With fuel prices rising there’s lots of advice going around about how to lower transportation costs. I hear everything from “hypermilling” to making sure your tires are always full. The biggest consideration on cutting back on driving costs is to determine whether you can get rid of your car entirely.
Admittedly, this can be an extreme measure for some. The reality is that our ways of life often require vehicles, particularly when we live in the “burbs” quite a ways from work. However, we should all evaluate whether or not we can get by without a car. When public transport is readily available, explore using it. When there are multiple cars in a family, consider downsizing and sharing.
Owning a car costs quite a bit more than most realize.
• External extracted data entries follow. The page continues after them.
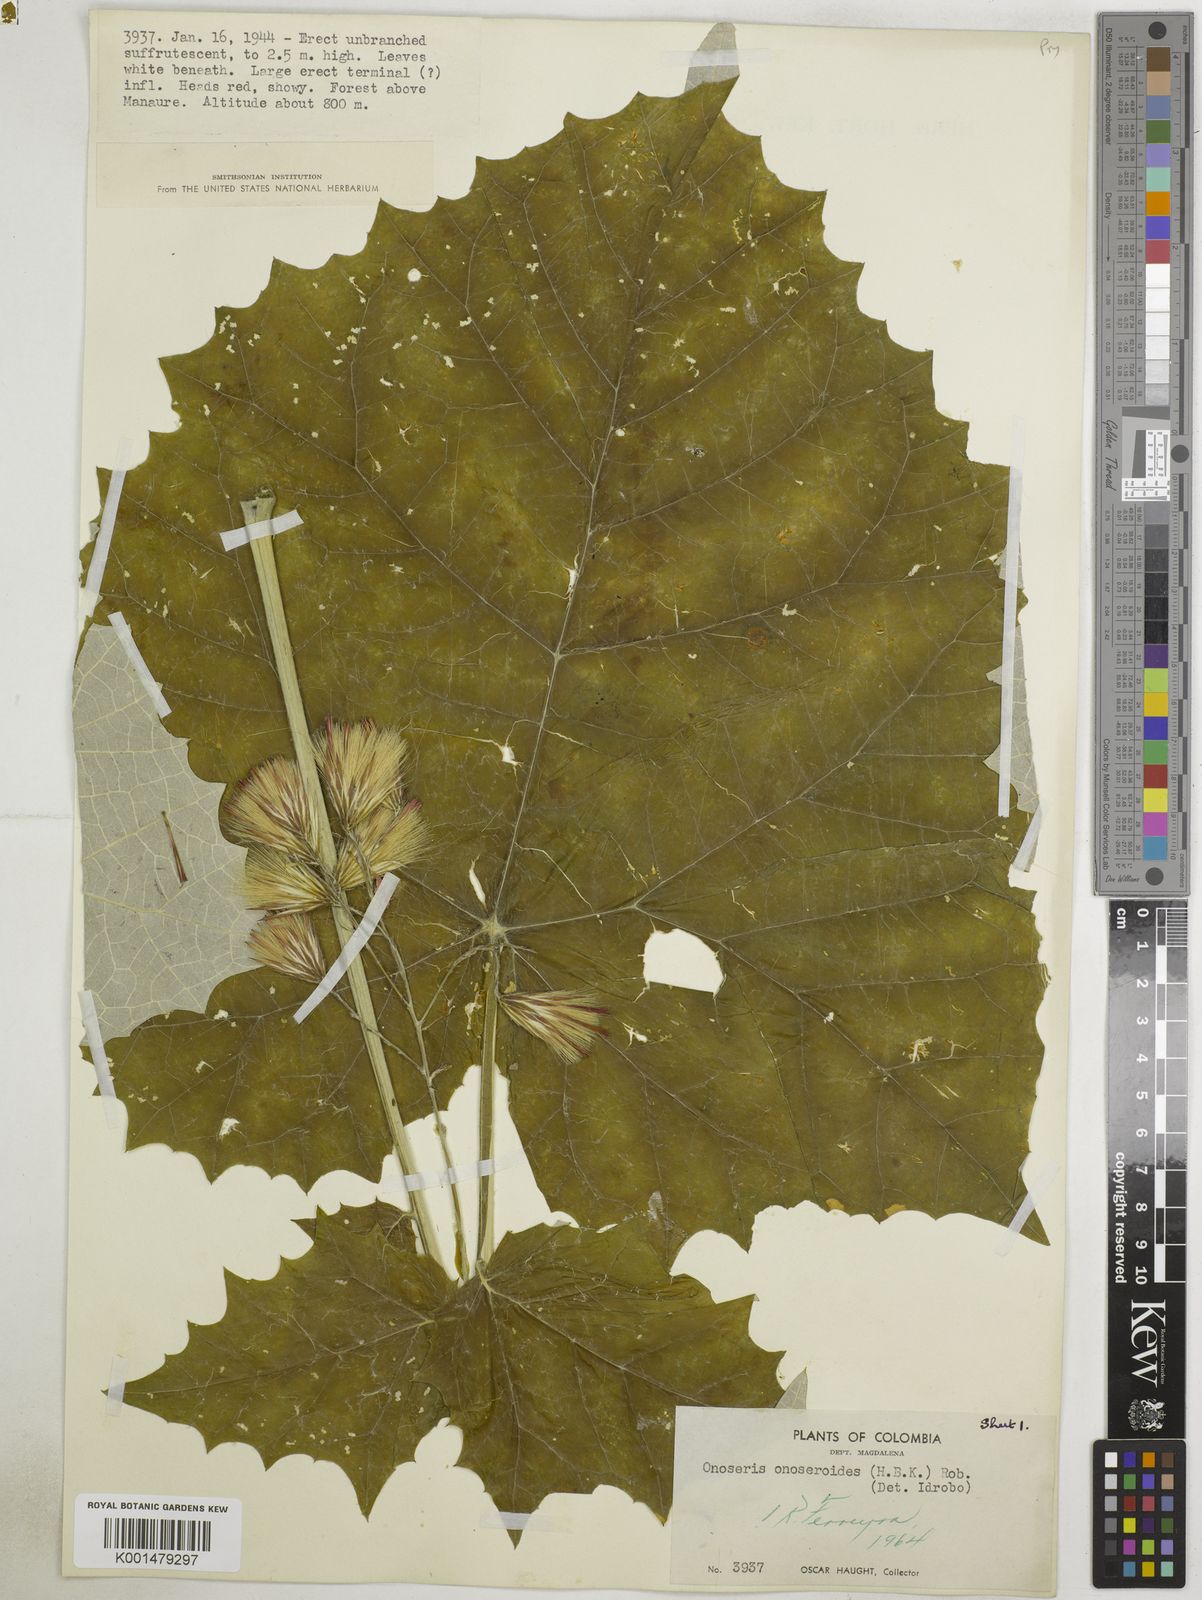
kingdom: Plantae
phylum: Tracheophyta
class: Magnoliopsida
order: Asterales
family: Asteraceae
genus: Onoseris
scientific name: Onoseris onoseroides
We typically only consider the cost of filling up our gas tanks, but the reality is that you end up paying monthly insurance bills, recurring and non-recurring maintenance, and it costs of money to simply hold the capital asset (if you sold your car you could pay off other bills, i.e. credit cards that come at a high cost).
For instance, if your car is worth $10,000 and you have that much in 16% APR credit card debt, the cost of driving must include the interest payments you could otherwise erase. In this case, it amounts to roughly 1.32% per month, or $132. That’s pure interest expense, for which you derive no worldly benefit!
Totalling the obvious and more subtle costs can easily bring monthly vehicle expenses to $500. Remember that this is after-tax dollars going to what is often a luxury. We should all give it some serious consideration on whether or not we can downgrade to a single car per family, car pool with friends, or take public transportation.